■ SHORT TASK: Reproduce every line of the material below verbatim, keeping each pose value and coordinate unchanged.

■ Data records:
□ □ □ □ □ □ □

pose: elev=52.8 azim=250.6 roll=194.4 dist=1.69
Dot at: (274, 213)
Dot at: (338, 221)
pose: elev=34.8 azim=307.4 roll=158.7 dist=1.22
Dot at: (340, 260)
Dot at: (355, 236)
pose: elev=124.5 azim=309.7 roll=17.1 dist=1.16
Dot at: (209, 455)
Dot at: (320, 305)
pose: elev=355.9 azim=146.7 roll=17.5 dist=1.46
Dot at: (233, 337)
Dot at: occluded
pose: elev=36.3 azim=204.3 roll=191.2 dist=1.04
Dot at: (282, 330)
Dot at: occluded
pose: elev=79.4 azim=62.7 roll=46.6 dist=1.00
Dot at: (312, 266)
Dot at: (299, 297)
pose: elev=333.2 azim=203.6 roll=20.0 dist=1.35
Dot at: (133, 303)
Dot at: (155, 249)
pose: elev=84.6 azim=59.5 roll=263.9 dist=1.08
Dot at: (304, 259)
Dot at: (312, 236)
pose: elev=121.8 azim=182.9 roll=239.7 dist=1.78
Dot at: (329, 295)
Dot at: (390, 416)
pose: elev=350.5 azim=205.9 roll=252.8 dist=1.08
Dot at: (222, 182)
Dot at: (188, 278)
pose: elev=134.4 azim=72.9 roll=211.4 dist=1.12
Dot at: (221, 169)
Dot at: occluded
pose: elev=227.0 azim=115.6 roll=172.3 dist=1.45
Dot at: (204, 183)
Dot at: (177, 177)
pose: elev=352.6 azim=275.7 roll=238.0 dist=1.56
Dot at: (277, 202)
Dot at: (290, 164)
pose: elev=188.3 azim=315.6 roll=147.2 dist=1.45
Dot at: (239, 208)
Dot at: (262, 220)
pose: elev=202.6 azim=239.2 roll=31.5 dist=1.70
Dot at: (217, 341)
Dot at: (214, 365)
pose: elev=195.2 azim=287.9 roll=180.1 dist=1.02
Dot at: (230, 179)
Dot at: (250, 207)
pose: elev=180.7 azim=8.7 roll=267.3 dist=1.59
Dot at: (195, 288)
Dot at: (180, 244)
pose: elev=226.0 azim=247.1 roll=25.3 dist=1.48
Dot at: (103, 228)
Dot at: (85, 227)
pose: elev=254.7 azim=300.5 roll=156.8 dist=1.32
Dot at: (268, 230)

□ □ □ □ □ □ □

■ FINISHED TASK:
pose: elev=52.8 azim=250.6 roll=194.4 dist=1.69
Dot at: (274, 213)
Dot at: (338, 221)
pose: elev=34.8 azim=307.4 roll=158.7 dist=1.22
Dot at: (340, 260)
Dot at: (355, 236)
pose: elev=124.5 azim=309.7 roll=17.1 dist=1.16
Dot at: (209, 455)
Dot at: (320, 305)
pose: elev=355.9 azim=146.7 roll=17.5 dist=1.46
Dot at: (233, 337)
Dot at: occluded
pose: elev=36.3 azim=204.3 roll=191.2 dist=1.04
Dot at: (282, 330)
Dot at: occluded
pose: elev=79.4 azim=62.7 roll=46.6 dist=1.00
Dot at: (312, 266)
Dot at: (299, 297)
pose: elev=333.2 azim=203.6 roll=20.0 dist=1.35
Dot at: (133, 303)
Dot at: (155, 249)
pose: elev=84.6 azim=59.5 roll=263.9 dist=1.08
Dot at: (304, 259)
Dot at: (312, 236)
pose: elev=121.8 azim=182.9 roll=239.7 dist=1.78
Dot at: (329, 295)
Dot at: (390, 416)
pose: elev=350.5 azim=205.9 roll=252.8 dist=1.08
Dot at: (222, 182)
Dot at: (188, 278)
pose: elev=134.4 azim=72.9 roll=211.4 dist=1.12
Dot at: (221, 169)
Dot at: occluded
pose: elev=227.0 azim=115.6 roll=172.3 dist=1.45
Dot at: (204, 183)
Dot at: (177, 177)
pose: elev=352.6 azim=275.7 roll=238.0 dist=1.56
Dot at: (277, 202)
Dot at: (290, 164)
pose: elev=188.3 azim=315.6 roll=147.2 dist=1.45
Dot at: (239, 208)
Dot at: (262, 220)
pose: elev=202.6 azim=239.2 roll=31.5 dist=1.70
Dot at: (217, 341)
Dot at: (214, 365)
pose: elev=195.2 azim=287.9 roll=180.1 dist=1.02
Dot at: (230, 179)
Dot at: (250, 207)
pose: elev=180.7 azim=8.7 roll=267.3 dist=1.59
Dot at: (195, 288)
Dot at: (180, 244)
pose: elev=226.0 azim=247.1 roll=25.3 dist=1.48
Dot at: (103, 228)
Dot at: (85, 227)
pose: elev=254.7 azim=300.5 roll=156.8 dist=1.32
Dot at: (268, 230)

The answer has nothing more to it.